● Problem description:
Copy the stretch of the listing from its start through the line containing "For every layout", reproducing each line with no changes.

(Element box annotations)

-- Start --

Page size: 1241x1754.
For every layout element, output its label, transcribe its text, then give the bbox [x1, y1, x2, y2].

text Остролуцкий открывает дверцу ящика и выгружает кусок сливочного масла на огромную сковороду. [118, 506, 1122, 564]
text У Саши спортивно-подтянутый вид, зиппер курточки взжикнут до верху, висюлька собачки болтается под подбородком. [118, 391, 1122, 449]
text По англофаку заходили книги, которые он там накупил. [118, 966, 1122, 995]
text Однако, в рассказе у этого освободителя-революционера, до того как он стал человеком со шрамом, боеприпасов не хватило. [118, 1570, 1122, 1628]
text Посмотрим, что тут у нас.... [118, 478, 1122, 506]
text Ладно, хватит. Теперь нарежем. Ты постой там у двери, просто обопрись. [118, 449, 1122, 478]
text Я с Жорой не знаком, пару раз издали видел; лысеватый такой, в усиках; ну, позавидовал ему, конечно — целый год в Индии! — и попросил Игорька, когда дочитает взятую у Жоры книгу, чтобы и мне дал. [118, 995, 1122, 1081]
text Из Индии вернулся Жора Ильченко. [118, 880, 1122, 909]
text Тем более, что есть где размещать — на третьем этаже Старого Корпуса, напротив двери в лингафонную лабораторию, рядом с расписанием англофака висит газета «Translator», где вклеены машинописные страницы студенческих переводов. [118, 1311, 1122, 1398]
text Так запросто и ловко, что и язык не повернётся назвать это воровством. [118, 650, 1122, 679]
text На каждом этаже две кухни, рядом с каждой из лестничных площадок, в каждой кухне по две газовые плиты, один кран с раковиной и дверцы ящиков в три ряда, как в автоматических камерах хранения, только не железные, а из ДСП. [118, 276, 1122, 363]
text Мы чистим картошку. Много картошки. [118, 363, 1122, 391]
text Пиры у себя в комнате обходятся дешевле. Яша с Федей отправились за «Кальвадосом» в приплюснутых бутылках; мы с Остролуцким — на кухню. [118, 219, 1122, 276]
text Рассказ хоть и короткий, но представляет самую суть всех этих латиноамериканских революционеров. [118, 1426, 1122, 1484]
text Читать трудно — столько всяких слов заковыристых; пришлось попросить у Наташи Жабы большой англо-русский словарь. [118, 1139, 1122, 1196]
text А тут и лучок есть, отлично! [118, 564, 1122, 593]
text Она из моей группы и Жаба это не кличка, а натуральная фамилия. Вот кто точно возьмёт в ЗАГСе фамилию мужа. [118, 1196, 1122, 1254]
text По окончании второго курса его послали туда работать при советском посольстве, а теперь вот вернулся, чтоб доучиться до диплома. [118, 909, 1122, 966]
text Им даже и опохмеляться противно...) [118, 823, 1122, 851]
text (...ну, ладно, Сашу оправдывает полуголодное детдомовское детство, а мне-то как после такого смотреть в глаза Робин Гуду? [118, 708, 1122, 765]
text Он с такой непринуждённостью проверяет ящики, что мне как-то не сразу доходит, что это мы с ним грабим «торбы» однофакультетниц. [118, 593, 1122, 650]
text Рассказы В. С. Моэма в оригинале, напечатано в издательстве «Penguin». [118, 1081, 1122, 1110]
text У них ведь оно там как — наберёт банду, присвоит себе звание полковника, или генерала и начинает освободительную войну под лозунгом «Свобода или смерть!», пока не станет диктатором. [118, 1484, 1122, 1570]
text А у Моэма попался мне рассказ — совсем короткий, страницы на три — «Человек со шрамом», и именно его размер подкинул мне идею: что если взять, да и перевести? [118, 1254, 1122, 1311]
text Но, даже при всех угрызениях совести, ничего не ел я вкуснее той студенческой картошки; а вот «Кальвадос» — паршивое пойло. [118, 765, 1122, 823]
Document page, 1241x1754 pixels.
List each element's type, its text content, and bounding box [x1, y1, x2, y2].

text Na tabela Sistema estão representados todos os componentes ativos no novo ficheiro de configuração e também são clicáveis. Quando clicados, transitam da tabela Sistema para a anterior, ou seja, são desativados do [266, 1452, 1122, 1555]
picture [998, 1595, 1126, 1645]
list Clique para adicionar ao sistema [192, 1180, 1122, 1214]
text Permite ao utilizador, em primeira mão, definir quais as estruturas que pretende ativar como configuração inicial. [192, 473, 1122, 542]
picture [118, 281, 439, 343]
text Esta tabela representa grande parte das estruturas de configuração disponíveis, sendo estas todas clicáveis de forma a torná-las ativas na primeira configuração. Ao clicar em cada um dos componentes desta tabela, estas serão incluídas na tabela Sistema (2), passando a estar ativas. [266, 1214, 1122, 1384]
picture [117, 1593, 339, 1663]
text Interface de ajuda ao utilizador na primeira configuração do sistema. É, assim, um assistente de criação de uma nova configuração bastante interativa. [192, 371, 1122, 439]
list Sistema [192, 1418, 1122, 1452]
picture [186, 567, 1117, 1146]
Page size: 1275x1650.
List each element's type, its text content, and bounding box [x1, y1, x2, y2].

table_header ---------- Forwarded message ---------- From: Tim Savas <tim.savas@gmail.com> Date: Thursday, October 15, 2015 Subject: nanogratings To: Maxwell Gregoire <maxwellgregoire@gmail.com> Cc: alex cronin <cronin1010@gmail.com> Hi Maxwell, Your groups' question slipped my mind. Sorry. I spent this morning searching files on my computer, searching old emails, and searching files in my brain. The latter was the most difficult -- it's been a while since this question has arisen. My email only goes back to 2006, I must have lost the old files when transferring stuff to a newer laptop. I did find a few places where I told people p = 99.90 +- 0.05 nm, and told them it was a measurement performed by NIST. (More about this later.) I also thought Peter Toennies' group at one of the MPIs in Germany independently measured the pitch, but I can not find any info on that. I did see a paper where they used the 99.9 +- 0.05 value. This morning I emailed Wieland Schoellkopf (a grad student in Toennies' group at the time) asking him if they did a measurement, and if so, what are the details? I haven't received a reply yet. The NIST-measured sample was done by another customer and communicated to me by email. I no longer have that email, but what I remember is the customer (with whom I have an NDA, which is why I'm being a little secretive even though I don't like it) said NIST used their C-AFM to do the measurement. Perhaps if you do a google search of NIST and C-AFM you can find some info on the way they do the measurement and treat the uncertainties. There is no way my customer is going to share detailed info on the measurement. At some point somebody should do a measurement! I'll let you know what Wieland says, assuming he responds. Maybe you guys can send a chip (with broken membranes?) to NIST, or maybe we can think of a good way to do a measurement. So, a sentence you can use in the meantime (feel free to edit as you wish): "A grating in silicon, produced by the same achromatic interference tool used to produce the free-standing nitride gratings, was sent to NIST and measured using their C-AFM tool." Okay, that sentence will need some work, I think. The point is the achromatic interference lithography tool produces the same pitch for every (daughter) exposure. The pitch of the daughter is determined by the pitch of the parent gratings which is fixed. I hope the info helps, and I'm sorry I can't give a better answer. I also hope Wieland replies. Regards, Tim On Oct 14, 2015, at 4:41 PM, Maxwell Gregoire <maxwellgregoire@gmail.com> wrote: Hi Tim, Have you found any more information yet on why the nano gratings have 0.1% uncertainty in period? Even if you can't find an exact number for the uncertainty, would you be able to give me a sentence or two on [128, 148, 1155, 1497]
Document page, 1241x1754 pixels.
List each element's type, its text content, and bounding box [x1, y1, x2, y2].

-- End --

● The answer:
Page size: 1241x1754.
For every layout element, output its label, transcribe its text, then give the bbox [x1, y1, x2, y2].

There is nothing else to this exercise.